Review Asus ROG Ally Z1 Extreme Review: Lighter and Brighter

Page 2 - Seeking answers? Join the Tom's Hardware community: where nearly two million members share solutions and discuss the latest tech.
Is it possible to install the steamdeck software on this instead of windows?
SteamOS is a Linux distro ; chances are, yes, you can. It is however probable that the kernel will need some time to be optimized for that setup and would miss a few drivers (the touch ID one mainly). There will probably be some patches coming in the next few months, and we'll see. I don't think Asus will be forthcoming with patches...
 
15% is bunk, unless you’re opening a bunch of browser windows, with a video in one of them, and using a dual-core CPU maybe. On something like the Ally, with an 8-core CPU, Windows’ background tasks probably amount to 5% of one CPU core. Even on a Steam Deck, it wouldn’t be 15%.

Places (including Tom’s) have run benchmarks under Windows and SteamOS with a Steam Deck. Performance is usually very close or favors Windows. There’s a reason for that. Yes, binary translation can hurt SteamOS performance. But the biggest delta I’ve seen in favor of SteamOS was around 10% (for a game with a native Linux port). And most of the time it’s more like 2~4% at most. 15% is a massive outlier. That’s in line with the bigger overhead of Windows: 2-4%.

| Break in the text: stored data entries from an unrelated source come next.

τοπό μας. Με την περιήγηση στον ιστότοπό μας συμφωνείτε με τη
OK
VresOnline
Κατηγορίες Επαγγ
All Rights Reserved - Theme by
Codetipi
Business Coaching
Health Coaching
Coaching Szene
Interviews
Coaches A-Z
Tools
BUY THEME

It seems you misunderstood me : Windows overhead is 2-4% when your CPU runs at 3-4 GHz; when it runs slower (like, say, 800MHz because it's out of juice) then you're in the 15% range (because telemetry needs its CPU cycles, and the antivirus, and the game bar, and the search index, and process isolation, and secure boot, and... Yeah, whatever it is that has Windows using 2.5 GB of RAM after a clean install, and Windows 11 running 10% slower than Windows 10 on a default install) at the very least - all stuff that Linux doesn't have. Add 8 cores running doing that stuff, and you have a winner - I have yet to see core parking actually working dynamically in Windows.
Remeber that the main advantage Zen3 had over Zen2 was larger CCX, but since Van Gogh had a single CCX its IPC is close to Zen3's; also, it also uses DDR5 RAM, meaning it's not that much slower than Zen4 on that front... So, guess what runs better for games ? A quad core with 10 watts and little overhead, or a 8 cores with 10 watts and lots of overhead? The other big difference between these cores is cache size, but cache requires power.
All the tests I've seen show that when it comes to low power gaming the Steam deck gives the Ally a run for its money and runs longer - up to 5 hours on a single charge, where the Ally has trouble going past 2.5 hours.
And sticky buttons, lousy joysticks, no trackpad, and no repairability - having tasted Asus' aftersales service on their ROG hardware, I hold no hope on that matter.